Lets work on another fish?


----------



## majerah1 (Oct 29, 2010)

I second. Just because something can survive does not make it thriving.


----------



## big b (Jun 28, 2014)

ChrisH14 said:


> Yes I'm aware of how big they can get


If your aware of how big they get, then why do you want this fish?


----------



## big b (Jun 28, 2014)

ChrisH14 said:


> They did great in a 55 before so..


That is what you assume. If I may ask, how do you know that they did great?


----------



## FishyFriend (Oct 20, 2014)

ChrisH14 said:


> I have a 55, I have had them a few times before, never had one grow over 8 inches


These fish can get 3-4 feet , a 55 gallon is nowhere near big enough & even if they survive they will be stunted & live short unhappy lives
Stunted growth means stunted lives ? Seriously Fish


----------



## franksaquarium (Jul 11, 2015)

I agree. This is not a fish for the average home aquarium. Even public aquariums have a hard time displaying this fish. Might I suggest an alternative? There is a species out of India called _Neotropius atherinoides_, common name Indian Potsi. It kinda looks like a _Pangasius_, but reaches a far more manageable size of 6". I've had them before in my own tank and found them to be a great little fish. While it may be difficult to find in your local shop, it's worth trying to track it down. If you Google the scientific name, you can see a pic of this fish.


----------



## mambee (Jul 19, 2013)

Jumbo fish that stay small in an aquarium are just stunted. Do yourself a favor and get some debauwi catfish. They look similar to iridescent sharks but stay small.


----------



## franksaquarium (Jul 11, 2015)

mambee said:


> Jumbo fish that stay small in an aquarium are just stunted. Do yourself a favor and get some debauwi catfish. They look similar to iridescent sharks but stay small.
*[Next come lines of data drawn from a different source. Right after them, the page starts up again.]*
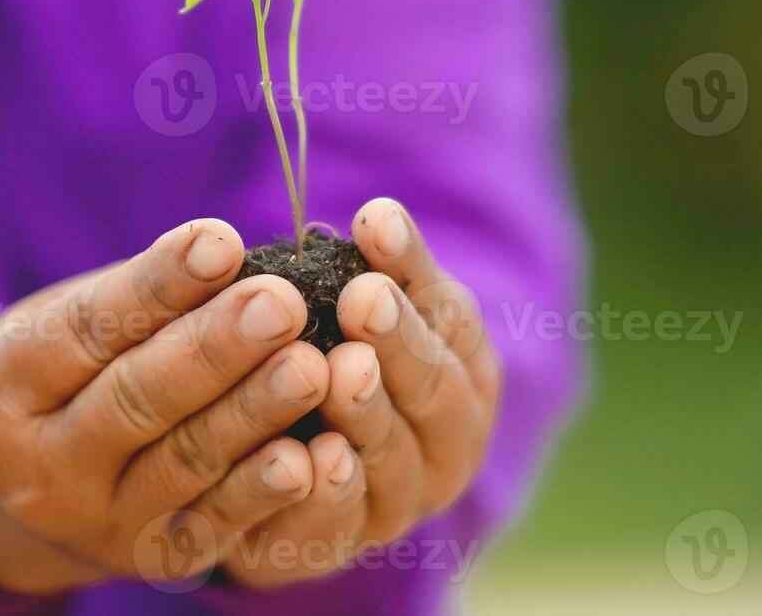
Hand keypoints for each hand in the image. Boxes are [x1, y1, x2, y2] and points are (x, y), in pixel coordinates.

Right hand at [0, 219, 331, 592]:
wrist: (49, 477)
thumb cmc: (81, 365)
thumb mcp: (80, 317)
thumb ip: (146, 292)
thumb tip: (226, 248)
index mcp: (5, 386)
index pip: (85, 328)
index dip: (157, 286)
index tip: (221, 243)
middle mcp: (41, 465)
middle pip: (136, 399)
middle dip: (215, 348)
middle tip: (280, 303)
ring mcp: (98, 521)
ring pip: (183, 463)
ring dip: (252, 415)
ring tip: (310, 368)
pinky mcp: (155, 557)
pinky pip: (214, 527)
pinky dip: (263, 495)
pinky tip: (311, 460)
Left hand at [222, 199, 500, 587]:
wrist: (296, 468)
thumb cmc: (348, 359)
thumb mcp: (376, 308)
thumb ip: (383, 270)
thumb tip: (378, 214)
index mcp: (465, 372)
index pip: (449, 318)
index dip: (413, 272)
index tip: (375, 224)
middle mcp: (447, 442)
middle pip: (433, 392)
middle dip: (399, 344)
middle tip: (364, 301)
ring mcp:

An excellent suggestion, and this is a fish that is much easier to find than _Neotropius atherinoides_.

Frank


----------



## mambee (Jul 19, 2013)

I remember having iridescent sharks when I was a kid (over 40 years ago). Besides growing too large, they are very nervous fish which spook easily and damage themselves by crashing into things.


----------